[Dataset excerpts]
----------------
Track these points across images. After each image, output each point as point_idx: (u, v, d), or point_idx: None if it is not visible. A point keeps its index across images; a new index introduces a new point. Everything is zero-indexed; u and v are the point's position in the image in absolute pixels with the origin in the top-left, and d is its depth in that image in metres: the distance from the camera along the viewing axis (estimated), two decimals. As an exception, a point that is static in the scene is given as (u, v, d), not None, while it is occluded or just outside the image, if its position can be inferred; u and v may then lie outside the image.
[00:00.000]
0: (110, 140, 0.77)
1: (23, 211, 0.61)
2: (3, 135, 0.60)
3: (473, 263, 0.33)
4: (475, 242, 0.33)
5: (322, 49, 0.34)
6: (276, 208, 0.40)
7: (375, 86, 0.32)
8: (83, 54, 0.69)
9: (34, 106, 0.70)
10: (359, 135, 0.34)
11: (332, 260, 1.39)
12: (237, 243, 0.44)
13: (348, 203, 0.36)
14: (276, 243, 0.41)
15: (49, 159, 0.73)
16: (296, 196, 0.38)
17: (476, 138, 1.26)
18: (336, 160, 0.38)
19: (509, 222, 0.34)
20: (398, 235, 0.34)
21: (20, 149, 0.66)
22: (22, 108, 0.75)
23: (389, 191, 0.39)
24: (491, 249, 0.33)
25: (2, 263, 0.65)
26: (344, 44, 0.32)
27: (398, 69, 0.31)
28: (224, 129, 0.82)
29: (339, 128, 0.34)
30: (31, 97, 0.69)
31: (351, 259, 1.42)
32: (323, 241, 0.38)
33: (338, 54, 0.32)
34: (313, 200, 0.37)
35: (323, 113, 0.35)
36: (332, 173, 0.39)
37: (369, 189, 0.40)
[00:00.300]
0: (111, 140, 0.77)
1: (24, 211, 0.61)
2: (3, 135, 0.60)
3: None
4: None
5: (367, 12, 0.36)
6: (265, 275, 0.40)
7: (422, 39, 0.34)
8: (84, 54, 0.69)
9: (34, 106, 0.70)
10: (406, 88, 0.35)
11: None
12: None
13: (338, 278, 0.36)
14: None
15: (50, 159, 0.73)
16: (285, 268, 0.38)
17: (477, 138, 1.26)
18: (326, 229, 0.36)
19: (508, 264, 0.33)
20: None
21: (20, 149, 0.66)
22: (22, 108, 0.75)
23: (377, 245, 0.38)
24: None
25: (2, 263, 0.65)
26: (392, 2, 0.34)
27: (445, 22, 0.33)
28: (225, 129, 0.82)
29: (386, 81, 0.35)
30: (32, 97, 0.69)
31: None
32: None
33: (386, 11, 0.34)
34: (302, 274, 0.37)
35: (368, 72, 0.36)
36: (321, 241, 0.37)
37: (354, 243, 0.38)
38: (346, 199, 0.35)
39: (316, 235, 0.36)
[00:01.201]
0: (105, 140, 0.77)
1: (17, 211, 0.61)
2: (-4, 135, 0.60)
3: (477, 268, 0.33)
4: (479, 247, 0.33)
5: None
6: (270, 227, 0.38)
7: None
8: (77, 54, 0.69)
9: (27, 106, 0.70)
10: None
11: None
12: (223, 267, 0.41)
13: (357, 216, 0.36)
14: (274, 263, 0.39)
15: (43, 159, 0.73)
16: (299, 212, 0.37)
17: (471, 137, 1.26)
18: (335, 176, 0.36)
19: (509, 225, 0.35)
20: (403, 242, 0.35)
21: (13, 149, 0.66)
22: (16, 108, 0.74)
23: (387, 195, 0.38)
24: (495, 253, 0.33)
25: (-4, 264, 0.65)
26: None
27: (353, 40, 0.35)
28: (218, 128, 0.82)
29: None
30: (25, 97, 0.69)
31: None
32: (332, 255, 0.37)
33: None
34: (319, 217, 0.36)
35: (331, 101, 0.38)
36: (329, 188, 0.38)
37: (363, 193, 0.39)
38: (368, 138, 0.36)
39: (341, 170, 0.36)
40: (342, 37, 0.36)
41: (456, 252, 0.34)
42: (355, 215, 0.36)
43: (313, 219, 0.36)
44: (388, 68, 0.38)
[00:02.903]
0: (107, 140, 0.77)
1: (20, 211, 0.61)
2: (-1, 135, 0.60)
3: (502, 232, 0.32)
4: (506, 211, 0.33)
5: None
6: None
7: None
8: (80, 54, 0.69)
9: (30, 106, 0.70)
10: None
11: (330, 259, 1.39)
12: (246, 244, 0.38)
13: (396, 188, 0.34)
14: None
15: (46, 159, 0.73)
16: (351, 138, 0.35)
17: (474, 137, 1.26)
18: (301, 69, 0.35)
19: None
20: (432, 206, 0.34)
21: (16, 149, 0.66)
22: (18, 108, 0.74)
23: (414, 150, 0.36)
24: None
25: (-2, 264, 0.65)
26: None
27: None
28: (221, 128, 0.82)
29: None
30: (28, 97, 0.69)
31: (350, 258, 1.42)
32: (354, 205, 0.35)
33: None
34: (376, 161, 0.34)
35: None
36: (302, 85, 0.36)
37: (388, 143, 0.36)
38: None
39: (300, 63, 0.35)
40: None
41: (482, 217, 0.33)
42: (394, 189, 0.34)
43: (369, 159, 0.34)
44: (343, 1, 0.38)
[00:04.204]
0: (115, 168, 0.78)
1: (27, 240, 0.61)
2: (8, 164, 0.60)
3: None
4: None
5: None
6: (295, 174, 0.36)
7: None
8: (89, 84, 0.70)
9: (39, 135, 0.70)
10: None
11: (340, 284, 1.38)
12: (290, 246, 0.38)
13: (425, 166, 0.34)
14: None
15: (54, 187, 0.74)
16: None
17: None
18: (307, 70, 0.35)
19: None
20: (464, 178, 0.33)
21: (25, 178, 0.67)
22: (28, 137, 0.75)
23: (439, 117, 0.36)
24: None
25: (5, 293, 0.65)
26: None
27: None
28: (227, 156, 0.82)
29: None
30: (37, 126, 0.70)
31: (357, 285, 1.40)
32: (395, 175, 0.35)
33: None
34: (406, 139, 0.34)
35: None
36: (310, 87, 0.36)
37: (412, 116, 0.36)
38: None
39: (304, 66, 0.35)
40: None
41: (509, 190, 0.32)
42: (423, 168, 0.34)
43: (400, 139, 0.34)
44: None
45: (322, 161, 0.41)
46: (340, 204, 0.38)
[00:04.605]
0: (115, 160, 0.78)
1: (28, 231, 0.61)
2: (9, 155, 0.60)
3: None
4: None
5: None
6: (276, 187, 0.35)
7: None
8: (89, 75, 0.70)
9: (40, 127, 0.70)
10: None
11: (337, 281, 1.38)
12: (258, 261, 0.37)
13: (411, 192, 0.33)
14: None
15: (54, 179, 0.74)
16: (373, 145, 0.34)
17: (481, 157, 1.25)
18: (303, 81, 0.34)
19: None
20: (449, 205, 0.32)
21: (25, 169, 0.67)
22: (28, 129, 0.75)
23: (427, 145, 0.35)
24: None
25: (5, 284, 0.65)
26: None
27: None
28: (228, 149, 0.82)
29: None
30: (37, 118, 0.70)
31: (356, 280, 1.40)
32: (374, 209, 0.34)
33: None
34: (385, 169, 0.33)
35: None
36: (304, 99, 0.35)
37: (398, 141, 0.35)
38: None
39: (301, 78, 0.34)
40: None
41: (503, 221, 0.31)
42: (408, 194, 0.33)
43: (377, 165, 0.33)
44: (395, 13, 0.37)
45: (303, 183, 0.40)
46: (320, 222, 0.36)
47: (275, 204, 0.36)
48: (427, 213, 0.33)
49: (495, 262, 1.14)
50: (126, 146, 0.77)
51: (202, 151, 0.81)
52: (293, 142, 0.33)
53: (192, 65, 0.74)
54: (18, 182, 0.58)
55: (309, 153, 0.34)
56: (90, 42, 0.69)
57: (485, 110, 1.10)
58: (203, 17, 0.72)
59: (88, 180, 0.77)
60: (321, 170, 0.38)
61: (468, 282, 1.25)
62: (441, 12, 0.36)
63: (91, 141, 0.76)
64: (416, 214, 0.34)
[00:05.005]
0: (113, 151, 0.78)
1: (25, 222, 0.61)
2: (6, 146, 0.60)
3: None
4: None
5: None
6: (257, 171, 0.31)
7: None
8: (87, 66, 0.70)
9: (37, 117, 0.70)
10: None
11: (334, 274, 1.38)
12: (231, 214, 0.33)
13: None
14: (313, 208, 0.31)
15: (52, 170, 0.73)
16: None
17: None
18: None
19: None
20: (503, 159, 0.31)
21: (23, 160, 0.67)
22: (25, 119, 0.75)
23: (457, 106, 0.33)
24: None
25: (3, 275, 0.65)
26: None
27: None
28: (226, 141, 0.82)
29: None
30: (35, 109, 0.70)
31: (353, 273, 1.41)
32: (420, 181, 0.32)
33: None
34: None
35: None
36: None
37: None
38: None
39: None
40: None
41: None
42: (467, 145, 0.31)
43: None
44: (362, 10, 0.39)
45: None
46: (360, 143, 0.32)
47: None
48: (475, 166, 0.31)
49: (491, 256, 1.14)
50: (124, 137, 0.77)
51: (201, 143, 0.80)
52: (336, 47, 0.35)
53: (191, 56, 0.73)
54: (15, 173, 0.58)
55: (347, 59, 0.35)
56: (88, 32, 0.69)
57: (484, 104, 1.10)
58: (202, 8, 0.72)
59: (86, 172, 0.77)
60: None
----------------
Exercise objective —
Above are the records; copy exactly the lines from the line with "17: (476, 138, 1.26)" through the line with "30: (31, 97, 0.69)", both included.

Written solution —
17: (476, 138, 1.26)
18: (336, 160, 0.38)
19: (509, 222, 0.34)
20: (398, 235, 0.34)
21: (20, 149, 0.66)
22: (22, 108, 0.75)
23: (389, 191, 0.39)
24: (491, 249, 0.33)
25: (2, 263, 0.65)
26: (344, 44, 0.32)
27: (398, 69, 0.31)
28: (224, 129, 0.82)
29: (339, 128, 0.34)
30: (31, 97, 0.69)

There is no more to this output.